Please retype the line that contains "framed print: none [546,325,581,376]" and all lines that follow it to the end of the entries below, exactly as they stand, with nothing added.

%%

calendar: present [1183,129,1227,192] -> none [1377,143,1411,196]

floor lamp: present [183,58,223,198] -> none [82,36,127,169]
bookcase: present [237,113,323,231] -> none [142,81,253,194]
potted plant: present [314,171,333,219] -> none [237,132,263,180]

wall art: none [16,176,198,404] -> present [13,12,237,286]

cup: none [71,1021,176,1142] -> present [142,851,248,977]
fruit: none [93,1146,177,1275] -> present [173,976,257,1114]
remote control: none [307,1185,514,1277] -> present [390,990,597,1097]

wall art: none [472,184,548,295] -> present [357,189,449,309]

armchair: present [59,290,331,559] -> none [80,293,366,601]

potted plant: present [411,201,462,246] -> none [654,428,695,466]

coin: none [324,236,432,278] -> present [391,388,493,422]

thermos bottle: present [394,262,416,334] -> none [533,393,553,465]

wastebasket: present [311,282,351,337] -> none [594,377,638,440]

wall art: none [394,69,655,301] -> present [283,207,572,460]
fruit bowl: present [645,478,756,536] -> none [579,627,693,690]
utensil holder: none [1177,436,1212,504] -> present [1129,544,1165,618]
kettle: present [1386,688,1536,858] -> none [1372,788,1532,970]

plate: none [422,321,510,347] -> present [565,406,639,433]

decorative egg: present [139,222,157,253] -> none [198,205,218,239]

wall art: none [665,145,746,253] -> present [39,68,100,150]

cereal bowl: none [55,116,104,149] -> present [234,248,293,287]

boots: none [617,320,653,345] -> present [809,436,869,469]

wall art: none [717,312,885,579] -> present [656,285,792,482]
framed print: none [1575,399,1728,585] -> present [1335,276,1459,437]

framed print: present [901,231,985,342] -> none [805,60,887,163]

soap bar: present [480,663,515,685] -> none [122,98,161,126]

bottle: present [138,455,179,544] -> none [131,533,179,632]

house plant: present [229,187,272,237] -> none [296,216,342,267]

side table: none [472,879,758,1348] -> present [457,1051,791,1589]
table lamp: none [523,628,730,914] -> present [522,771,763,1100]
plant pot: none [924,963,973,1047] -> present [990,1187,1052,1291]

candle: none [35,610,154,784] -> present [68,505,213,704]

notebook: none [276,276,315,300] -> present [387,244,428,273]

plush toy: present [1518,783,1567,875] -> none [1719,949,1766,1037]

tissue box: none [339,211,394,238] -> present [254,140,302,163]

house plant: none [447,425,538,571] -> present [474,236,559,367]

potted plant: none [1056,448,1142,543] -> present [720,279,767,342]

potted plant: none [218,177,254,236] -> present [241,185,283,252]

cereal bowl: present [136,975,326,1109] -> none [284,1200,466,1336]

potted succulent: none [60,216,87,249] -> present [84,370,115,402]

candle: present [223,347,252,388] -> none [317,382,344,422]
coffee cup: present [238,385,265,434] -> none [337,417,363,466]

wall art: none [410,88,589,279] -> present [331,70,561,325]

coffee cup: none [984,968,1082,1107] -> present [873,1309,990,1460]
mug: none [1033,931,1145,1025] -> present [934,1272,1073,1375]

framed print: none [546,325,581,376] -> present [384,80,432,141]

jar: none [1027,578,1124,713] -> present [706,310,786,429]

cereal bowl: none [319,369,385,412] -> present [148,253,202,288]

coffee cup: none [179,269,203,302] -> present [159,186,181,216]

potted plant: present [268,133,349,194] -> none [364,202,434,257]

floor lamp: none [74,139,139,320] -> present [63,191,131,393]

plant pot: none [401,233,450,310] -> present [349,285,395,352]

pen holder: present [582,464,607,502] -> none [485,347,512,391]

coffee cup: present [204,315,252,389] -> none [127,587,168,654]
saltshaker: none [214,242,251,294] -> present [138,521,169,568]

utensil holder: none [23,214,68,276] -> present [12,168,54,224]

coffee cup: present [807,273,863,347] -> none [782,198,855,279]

%%

» Reply
framed print: none [546,325,581,376] -> present [384,80,432,141]

jar: none [1027,578,1124,713] -> present [706,310,786,429]

cereal bowl: none [319,369,385,412] -> present [148,253,202,288]

coffee cup: none [179,269,203,302] -> present [159,186,181,216]

potted plant: present [268,133,349,194] -> none [364,202,434,257]

floor lamp: none [74,139,139,320] -> present [63,191,131,393]

plant pot: none [401,233,450,310] -> present [349,285,395,352]

pen holder: present [582,464,607,502] -> none [485,347,512,391]

coffee cup: present [204,315,252,389] -> none [127,587,168,654]
saltshaker: none [214,242,251,294] -> present [138,521,169,568]

utensil holder: none [23,214,68,276] -> present [12,168,54,224]

coffee cup: present [807,273,863,347] -> none [782,198,855,279]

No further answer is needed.